Mantan Presiden Trump Hadapi Tuntutan Pidana di New York

0
100

Donald Trump menjadi mantan presiden pertama AS yang menghadapi dakwaan pidana.

Meskipun dua kali dimakzulkan, ia tidak pernah dinyatakan bersalah.

Dalam langkah yang belum ada presedennya dalam sejarah AS, dewan juri di New York, Kamis (30/3) memutuskan untuk mendakwa Trump dengan tuduhan-tuduhan yang terkait dengan pembayaran uang tutup mulut untuk seorang bintang porno dalam kampanye kepresidenannya tahun 2016.

Dakwaan yang telah banyak diantisipasi itu muncul sementara Trump berupaya kembali ke Gedung Putih setelah ia kalah dalam upaya sebelumnya untuk terpilih kembali dalam pemilu 2020.

Ia menjadi mantan presiden pertama dan satu-satunya kandidat presiden AS yang dikenai dakwaan.

Surat dakwaan belum diungkapkan dan belum jelas tindak pidana apa serta berapa banyak dakwaan yang diajukan terhadap Trump.

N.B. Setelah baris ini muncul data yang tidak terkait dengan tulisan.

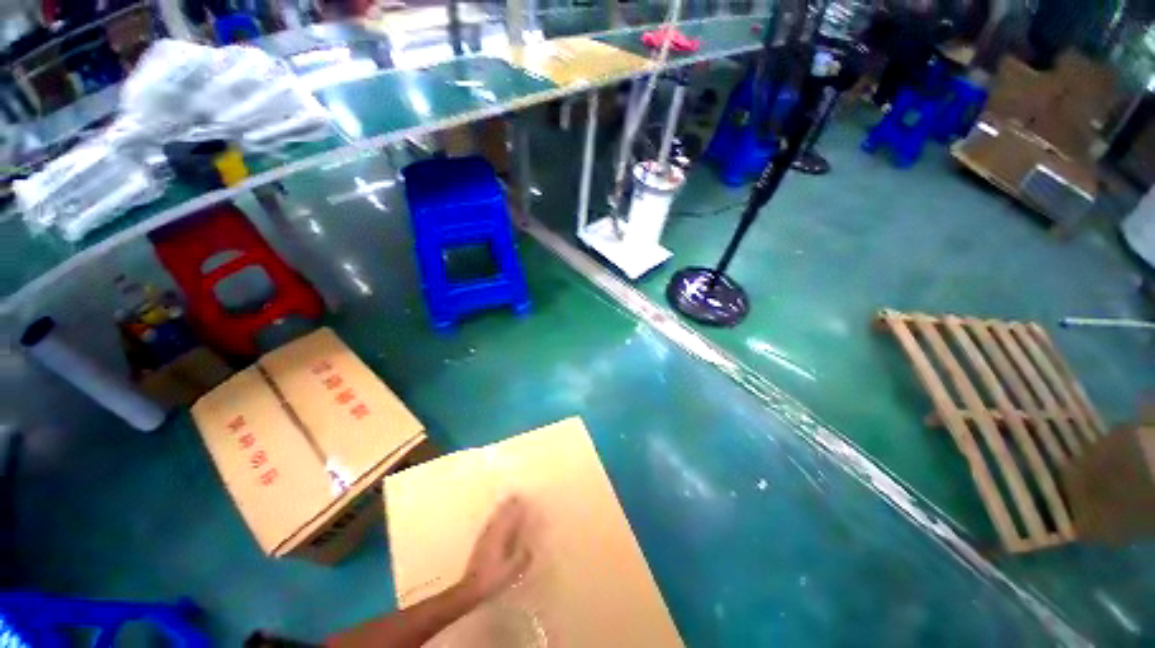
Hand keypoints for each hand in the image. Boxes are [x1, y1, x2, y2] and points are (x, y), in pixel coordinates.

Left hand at [460, 496, 531, 602]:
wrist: (470, 588)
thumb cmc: (492, 579)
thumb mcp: (511, 571)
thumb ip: (522, 559)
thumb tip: (529, 549)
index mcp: (501, 537)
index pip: (510, 518)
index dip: (517, 509)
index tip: (523, 500)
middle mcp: (492, 533)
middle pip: (501, 515)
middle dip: (508, 505)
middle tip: (515, 496)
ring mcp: (484, 537)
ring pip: (494, 518)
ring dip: (500, 510)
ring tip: (505, 503)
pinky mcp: (479, 544)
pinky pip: (488, 525)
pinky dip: (493, 519)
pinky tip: (493, 520)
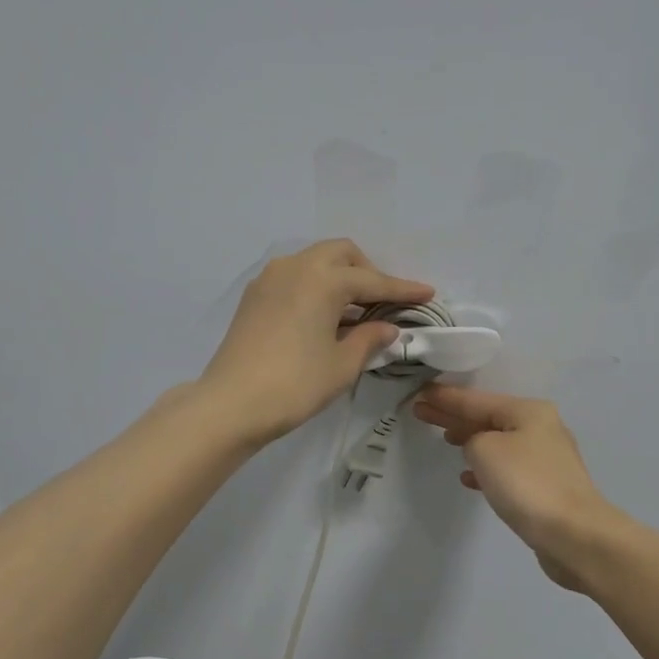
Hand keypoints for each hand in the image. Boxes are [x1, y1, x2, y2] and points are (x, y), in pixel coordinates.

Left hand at [198, 239, 433, 445]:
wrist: (231, 404)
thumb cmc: (295, 384)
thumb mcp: (342, 365)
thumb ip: (370, 340)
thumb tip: (387, 328)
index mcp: (322, 279)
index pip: (372, 281)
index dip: (403, 290)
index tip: (428, 293)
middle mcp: (295, 267)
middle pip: (341, 255)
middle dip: (368, 272)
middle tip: (384, 302)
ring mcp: (269, 279)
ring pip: (314, 262)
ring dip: (339, 277)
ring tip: (356, 311)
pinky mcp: (253, 297)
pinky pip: (294, 278)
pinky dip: (315, 287)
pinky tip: (324, 316)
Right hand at [412, 385, 625, 590]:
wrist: (573, 534)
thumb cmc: (526, 483)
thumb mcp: (486, 450)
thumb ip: (472, 439)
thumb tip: (478, 447)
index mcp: (528, 411)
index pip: (476, 400)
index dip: (446, 398)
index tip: (420, 393)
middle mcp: (540, 428)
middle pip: (487, 417)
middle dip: (454, 416)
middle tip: (421, 412)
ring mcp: (545, 459)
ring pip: (497, 442)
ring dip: (471, 440)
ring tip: (445, 440)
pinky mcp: (546, 487)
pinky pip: (507, 468)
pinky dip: (486, 469)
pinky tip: (469, 478)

CNN melaporkan bahwa mantan presiden itu dikenai lebih dari 30 dakwaan.

VOA tidak dapat mengukuhkan laporan tersebut.

Dalam sebuah pernyataan, kantor Jaksa Wilayah (DA) Manhattan Alvin Bragg mengatakan telah menghubungi pengacara Trump “untuk mengoordinasikan penyerahan dirinya ke Kantor DA Manhattan untuk menghadapi dakwaan Mahkamah Agung New York.” Pengacara Trump Joe Tacopina mengatakan mantan presiden itu kemungkinan besar akan menghadap pengadilan awal pekan depan.

Kehadiran Trump di pengadilan itu dapat berlangsung sedini Selasa, lapor beberapa media yang mengutip beberapa sumber yang tidak disebut namanya.

Untuk menyerahkan diri, Trump yang bermukim di Florida, harus melakukan perjalanan ke New York dengan disertai pengawal dari Secret Service.

Begitu dalam tahanan, foto dan sidik jarinya akan diambil sebelum ia menghadap hakim dan dibebaskan dengan jaminan.

Dalam pernyataannya, Trump, yang membantah melakukan pelanggaran apa pun dalam kasus ini, mengatakan bahwa dakwaan terhadapnya merupakan bagian dari upaya lama Demokrat mencari-cari kesalahan untuk menghancurkan gerakannya “Membuat Amerika Kembali Hebat.” “Ini adalah Persekusi Politik dan Campur Tangan Pemilu pada tingkat tertinggi dalam sejarah,” tulis mantan presiden itu.

“Demokrat telah berbohong, curang dan mencuri dalam obsesi mereka yang berupaya untuk “Menarget Trump,” tetapi kini mereka telah melakukan sesuatu yang tidak terpikirkan, mendakwa orang yang sama sekali tidak bersalah dalam tindakan terang-terangan mencampuri pemilu.” Bukannya merugikan pencalonannya, Trump mengatakan dakwaan itu justru “akan menjadi bumerang besar bagi (Presiden) Joe Biden.” Pekan lalu, dalam tulisan di platform media sosalnya Truth Social, Trump memperingatkan mengenai “potensi kematian dan kehancuran” jika ia didakwa, suatu pernyataan yang oleh para kritikus dianggap sebagai hasutan untuk melakukan kekerasan.

Dakwaan tersebut, meskipun diperkirakan luas, memicu kecaman di sekitar Washington.

“Keterlaluan,” cuit Jim Jordan, anggota Kongres dari partai Republik dan pendukung setia Trump.

Ketua DPR AS, anggota partai Republi, Kevin McCarthy, menuduh Bragg menggunakan sistem peradilan untuk melawan Trump.

Ia menyatakan tekad bahwa DPR akan menuntut pertanggungjawaban atas “penyalahgunaan kekuasaan Bragg yang belum pernah terjadi sebelumnya.

Anggota partai Republik lainnya yang tidak terlalu dekat dengan Trump juga sama-sama beranggapan bahwa penuntutan itu bermotif politik.

Partai Demokrat sebaliknya, mereka menyatakan mendukung penuntutan itu.

Dalam sebuah pernyataan, mantan ketua DPR dari partai Demokrat Nancy Pelosi menulis bahwa dewan juri “telah bertindak sesuai fakta dan hukum.” “Tidak ada seorang pun yang kebal hukum, dan setiap orang memiliki hak untuk diadili guna membuktikan diri tidak bersalah,” tulisnya.

“Mudah-mudahan, mantan Presiden akan menghormati dengan baik sistem yang memberinya hak itu.”